While Madson said he doesn’t plan to continue dancing anytime soon, he noted that he had a great time.
“The chamber worked hard; Central Coast Specialty Foods outdid themselves with the dinner; Michael Carroll was the greatest emcee; and a lot of money was raised for so many great causes,” he said. “(I’m) grateful to be included in such an amazing event.”
Crocker had a similar assessment.
“It was an amazing experience,” she said. “It was a blast to learn, and equally as fun performing. The event was beautiful and we are so looking forward to attending as guests next year.”
Danielle Honea, communications and program director for the Lompoc chamber, said that plans are already underway for next year’s competition.
“We already have a few eyes on target for dancers for next year and, also, welcome suggestions from the community,” she said.
Honea indicated this year’s event will be difficult to top.

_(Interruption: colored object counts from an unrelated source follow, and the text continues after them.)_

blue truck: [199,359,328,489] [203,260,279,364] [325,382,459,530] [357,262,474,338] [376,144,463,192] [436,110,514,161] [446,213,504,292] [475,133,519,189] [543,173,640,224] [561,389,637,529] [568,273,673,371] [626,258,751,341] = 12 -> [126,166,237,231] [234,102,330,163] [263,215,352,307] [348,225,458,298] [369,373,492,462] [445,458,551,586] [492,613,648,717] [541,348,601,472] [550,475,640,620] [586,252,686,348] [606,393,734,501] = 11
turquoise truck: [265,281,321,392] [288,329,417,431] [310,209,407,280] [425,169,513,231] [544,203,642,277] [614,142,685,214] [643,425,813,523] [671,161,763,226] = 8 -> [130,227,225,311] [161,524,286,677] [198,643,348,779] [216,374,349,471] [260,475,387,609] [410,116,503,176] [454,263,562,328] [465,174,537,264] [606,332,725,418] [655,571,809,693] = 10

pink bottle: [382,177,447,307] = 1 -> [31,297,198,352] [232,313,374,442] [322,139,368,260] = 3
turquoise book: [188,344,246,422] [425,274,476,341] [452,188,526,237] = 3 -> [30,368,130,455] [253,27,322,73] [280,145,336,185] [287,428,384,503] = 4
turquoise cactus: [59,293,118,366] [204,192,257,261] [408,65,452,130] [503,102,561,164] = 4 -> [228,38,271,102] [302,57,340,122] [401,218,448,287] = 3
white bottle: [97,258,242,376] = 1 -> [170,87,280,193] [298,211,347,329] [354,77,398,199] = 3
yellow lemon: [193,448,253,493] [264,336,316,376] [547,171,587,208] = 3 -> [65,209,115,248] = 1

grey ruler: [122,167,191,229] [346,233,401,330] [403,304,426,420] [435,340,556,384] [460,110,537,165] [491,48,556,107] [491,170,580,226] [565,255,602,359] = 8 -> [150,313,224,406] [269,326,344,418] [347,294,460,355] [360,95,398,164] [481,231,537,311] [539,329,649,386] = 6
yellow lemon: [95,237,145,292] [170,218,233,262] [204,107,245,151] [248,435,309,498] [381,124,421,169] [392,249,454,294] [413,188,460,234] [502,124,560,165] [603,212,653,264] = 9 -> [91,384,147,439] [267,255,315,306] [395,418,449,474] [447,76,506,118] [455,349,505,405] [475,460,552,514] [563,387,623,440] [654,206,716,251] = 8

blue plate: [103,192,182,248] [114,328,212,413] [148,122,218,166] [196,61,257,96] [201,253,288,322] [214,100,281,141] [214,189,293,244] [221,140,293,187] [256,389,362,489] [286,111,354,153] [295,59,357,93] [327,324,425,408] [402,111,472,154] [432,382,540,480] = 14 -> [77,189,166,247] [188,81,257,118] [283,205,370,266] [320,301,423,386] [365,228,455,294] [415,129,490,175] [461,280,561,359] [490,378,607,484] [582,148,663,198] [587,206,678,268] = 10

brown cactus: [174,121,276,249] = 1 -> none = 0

“I got to individually speak to all the dancers the weeks prior to the event, and not one of them wasn’t nervous — yet once they got onstage, they each rocked their performance,” she said. “Stacy had props on the stage, and her hair and outfit was amazing, and Chuck Madson even flipped his dancer in the air.
"The crowd was also extremely fun," she added. "They were yelling, hooting and hollering.”
Masson Blow took the Mirror Ball trophy in the first Dance Lompoc event in 2017.